● **Problem**
Swap each occurrence of "Wien" for "Vienna" in the entries below, and reproduce all the lines with nothing else altered.

START Exercise inputs

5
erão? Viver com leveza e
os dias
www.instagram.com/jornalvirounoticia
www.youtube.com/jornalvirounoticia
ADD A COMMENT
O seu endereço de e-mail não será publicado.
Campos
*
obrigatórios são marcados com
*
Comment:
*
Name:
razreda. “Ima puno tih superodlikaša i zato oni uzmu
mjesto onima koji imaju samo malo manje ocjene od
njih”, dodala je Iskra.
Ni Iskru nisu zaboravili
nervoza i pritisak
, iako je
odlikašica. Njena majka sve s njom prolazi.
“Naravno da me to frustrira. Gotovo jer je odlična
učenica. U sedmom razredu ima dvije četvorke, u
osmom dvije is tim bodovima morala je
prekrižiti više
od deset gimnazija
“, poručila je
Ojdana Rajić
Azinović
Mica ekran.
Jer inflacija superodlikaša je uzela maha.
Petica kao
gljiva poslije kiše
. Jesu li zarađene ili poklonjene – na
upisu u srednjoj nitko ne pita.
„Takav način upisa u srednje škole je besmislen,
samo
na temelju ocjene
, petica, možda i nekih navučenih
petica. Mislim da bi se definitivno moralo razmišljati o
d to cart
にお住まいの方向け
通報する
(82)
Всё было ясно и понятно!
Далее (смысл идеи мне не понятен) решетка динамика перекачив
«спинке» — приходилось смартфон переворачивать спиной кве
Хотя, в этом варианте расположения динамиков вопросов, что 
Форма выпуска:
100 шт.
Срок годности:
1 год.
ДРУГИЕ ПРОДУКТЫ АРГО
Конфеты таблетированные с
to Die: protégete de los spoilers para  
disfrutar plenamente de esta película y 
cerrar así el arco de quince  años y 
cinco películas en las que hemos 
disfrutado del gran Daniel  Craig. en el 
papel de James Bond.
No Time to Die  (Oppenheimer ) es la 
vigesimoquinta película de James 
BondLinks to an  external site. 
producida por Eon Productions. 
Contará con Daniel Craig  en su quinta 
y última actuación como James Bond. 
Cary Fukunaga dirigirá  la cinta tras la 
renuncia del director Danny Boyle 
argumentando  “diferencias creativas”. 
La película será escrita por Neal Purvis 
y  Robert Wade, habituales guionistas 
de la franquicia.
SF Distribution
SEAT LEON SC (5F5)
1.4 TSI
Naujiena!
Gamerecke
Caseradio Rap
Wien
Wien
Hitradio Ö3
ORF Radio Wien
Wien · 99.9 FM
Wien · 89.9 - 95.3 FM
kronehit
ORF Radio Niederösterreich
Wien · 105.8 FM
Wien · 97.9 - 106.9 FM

END Exercise inputs

● **Solved exercise**
5
erão? Viver com leveza e
os dias
www.instagram.com/jornalvirounoticia
www.youtube.com/jornalvirounoticia
ADD A COMMENT
O seu endereço de e-mail não será publicado.
Campos
*
obrigatórios são marcados com
*
Comment:
*
Name:
razreda. “Ima puno tih superodlikaša i zato oni uzmu
mjesto onima koji imaju samo malo manje ocjene od
njih”, dodala je Iskra.
Ni Iskru nisu zaboravili
nervoza i pritisak
, iako je
odlikašica. Njena majka sve s njom prolazi.
“Naravno da me to frustrira. Gotovo jer je odlična
učenica. U sedmom razredu ima dvije četvorke, u
osmom dvije is tim bodovima morala je
prekrižiti više
od deset gimnazija
“, poručila je
Ojdana Rajić
Azinović
Mica ekran.
Jer inflacija superodlikaša je uzela maha.
Petica kao
gljiva poslije kiše
. Jesu li zarađene ili poklonjene – na
upisu u srednjoj nitko ne pita.
„Takav način upisa u srednje škole je besmislen,
samo
na temelju ocjene
, petica, možda i nekih navučenih
petica. Mislim da bi se definitivno moralo razmišljati o
d to cart
にお住まいの方向け
通報する
(82)
Всё было ясно и понятно!
Далее (смысл идеи мне не понятен) решетка динамика перекачив
«спинке» — приходилось смартфон переворачивать спиной кве
Хотя, в этом варианте расположения динамиков вопросов, что 
Форма выпуска:
100 шт.
Срок годности:
1 год.
ДРУГИЕ ПРОДУКТЫ АРГО
Конфеты таблетированные с
to Die: protégete de los spoilers para  
disfrutar plenamente de esta película y 
cerrar así el arco de quince  años y 
cinco películas en las que hemos 
disfrutado del gran Daniel  Craig. en el 
papel de James Bond.
No Time to Die  (Oppenheimer ) es la 
vigesimoquinta película de James 
BondLinks to an  external site. 
producida por Eon Productions. 
Contará con Daniel Craig  en su quinta 
y última actuación como James Bond. 
Cary Fukunaga dirigirá  la cinta tras la 
renuncia del director Danny Boyle 
argumentando  “diferencias creativas”. 
La película será escrita por Neal Purvis 
y  Robert Wade, habituales guionistas 
de la franquicia.
SF Distribution
SEAT LEON SC (5F5)
1.4 TSI
Naujiena!
Gamerecke
Caseradio Rap
Vienna
Vienna
Hitradio Ö3
ORF Radio Vienna
Vienna · 99.9 FM
Vienna · 89.9 - 95.3 FM
kronehit
ORF Radio Niederösterreich
Vienna · 105.8 FM
Vienna · 97.9 - 106.9 FM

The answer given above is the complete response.